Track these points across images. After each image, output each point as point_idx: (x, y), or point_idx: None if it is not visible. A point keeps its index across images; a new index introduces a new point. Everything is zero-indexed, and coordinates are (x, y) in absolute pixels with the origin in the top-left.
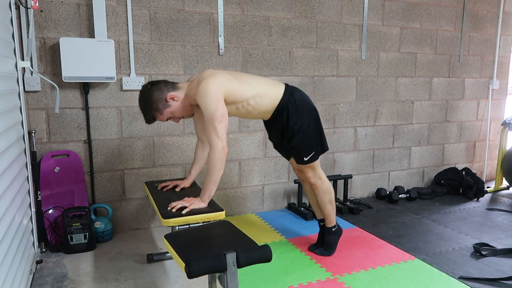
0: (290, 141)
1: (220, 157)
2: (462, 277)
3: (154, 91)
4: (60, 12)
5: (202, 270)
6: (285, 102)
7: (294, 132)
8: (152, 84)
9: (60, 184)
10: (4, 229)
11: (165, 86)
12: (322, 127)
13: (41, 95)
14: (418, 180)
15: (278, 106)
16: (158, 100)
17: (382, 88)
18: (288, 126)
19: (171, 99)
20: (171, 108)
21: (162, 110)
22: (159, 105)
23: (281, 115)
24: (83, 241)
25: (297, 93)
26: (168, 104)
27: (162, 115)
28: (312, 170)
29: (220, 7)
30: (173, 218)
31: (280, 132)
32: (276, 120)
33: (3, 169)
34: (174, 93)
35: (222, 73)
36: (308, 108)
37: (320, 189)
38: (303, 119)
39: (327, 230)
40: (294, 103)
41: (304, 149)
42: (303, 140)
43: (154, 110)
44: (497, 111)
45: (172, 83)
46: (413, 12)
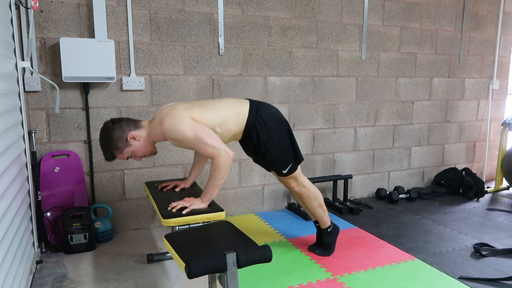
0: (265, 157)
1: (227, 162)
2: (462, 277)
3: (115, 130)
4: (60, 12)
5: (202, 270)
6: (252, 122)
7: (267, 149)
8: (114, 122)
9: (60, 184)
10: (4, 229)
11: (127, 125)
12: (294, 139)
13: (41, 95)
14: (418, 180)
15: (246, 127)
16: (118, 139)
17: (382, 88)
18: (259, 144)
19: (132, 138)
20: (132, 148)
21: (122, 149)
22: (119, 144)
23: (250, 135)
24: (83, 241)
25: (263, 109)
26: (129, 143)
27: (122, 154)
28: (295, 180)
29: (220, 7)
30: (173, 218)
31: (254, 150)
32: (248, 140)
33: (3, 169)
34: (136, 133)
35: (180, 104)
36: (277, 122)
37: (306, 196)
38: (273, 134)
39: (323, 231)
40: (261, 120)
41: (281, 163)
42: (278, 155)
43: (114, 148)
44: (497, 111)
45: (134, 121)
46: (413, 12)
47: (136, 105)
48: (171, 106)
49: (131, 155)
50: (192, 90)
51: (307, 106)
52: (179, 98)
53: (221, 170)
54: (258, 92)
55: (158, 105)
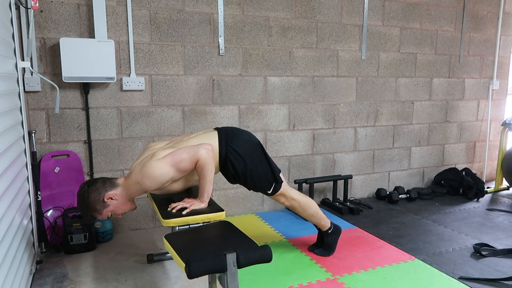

══════════════════════════════

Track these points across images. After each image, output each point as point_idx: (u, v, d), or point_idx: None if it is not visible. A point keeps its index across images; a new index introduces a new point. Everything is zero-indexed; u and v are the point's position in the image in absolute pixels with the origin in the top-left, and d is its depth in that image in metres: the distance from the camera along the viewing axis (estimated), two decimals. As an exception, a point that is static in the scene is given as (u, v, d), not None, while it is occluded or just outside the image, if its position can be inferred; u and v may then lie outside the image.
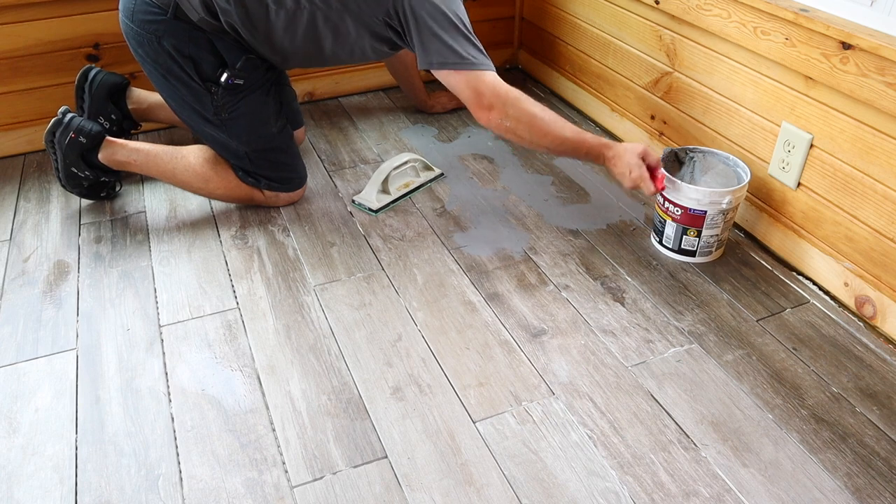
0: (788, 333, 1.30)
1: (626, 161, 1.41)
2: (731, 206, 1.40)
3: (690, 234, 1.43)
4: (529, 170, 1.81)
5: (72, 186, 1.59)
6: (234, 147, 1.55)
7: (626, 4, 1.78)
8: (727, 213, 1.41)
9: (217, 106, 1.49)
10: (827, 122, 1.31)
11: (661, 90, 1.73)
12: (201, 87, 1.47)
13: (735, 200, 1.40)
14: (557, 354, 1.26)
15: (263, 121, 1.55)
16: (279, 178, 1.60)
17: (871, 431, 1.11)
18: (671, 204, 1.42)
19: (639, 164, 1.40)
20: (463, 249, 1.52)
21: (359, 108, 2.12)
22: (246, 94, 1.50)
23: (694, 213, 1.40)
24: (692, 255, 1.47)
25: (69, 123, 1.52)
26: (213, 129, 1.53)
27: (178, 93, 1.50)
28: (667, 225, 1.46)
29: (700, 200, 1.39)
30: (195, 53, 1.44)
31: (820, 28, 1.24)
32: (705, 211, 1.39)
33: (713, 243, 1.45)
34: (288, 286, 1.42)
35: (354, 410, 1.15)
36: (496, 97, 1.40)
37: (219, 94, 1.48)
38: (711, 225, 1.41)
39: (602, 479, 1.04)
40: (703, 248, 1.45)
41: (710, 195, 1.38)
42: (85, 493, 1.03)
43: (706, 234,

══════════════════════════════

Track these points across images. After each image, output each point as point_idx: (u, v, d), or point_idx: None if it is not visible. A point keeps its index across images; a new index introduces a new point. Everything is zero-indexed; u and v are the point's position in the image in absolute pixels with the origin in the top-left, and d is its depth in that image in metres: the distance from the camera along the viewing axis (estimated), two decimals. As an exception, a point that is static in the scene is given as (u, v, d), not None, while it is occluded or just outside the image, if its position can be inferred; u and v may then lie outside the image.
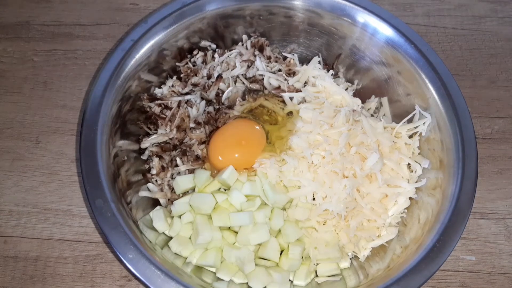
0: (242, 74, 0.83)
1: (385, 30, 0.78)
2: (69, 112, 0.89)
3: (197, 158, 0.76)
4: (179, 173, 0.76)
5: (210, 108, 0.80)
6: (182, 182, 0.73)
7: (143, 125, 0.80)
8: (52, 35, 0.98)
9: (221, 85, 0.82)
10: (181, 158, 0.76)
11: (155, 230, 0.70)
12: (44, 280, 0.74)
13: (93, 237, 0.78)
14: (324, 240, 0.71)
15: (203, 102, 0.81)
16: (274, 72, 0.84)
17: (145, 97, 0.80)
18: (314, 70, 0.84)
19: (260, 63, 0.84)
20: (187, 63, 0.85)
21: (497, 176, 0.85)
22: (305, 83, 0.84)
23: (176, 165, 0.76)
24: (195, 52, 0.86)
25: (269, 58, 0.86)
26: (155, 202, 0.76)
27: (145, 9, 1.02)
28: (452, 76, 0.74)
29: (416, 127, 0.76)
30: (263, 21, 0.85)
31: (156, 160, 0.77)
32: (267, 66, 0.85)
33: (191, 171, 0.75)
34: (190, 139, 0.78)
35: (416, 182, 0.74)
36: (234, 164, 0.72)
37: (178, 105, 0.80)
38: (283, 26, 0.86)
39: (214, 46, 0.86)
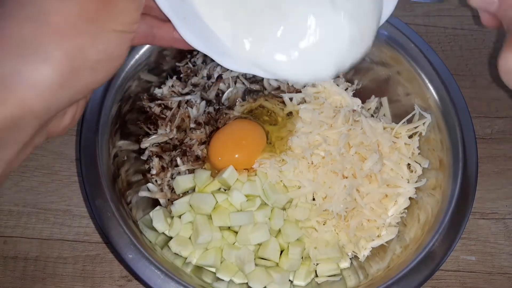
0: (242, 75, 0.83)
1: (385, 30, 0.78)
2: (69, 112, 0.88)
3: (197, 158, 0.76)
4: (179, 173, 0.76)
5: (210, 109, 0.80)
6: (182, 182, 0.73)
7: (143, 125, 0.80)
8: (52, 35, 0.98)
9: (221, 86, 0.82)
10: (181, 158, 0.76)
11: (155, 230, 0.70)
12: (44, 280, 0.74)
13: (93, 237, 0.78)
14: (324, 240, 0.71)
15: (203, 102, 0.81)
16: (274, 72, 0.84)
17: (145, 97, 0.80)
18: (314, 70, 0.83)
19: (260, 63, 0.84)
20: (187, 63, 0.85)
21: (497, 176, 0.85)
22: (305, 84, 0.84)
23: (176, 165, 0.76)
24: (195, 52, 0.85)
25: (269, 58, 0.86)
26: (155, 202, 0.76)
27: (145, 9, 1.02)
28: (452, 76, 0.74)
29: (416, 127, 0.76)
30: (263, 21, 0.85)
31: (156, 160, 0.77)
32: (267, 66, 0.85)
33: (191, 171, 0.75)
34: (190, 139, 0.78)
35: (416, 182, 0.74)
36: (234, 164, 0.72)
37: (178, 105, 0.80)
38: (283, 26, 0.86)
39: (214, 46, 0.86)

══════════════════════════════

### [Task instructions]
Where the listing above reaches the line that contains "21: (359, 108, 2.12)", start retyping, and finish with the line that contains "34: (288, 286, 1.42)"; reproduce those lines exactly and no others.

### [Response for this exercise]
21: (359, 108, 2.12)
22: (246, 94, 1.50)
23: (694, 213, 1.40)
24: (692, 255, 1.47)
25: (69, 123, 1.52)
26: (213, 129, 1.53)
27: (178, 93, 1.50)
28: (667, 225, 1.46)
29: (700, 200, 1.39)
30: (195, 53, 1.44)
31: (820, 28, 1.24)
32: (705, 211, 1.39)
33: (713, 243, 1.45)
34: (288, 286, 1.42)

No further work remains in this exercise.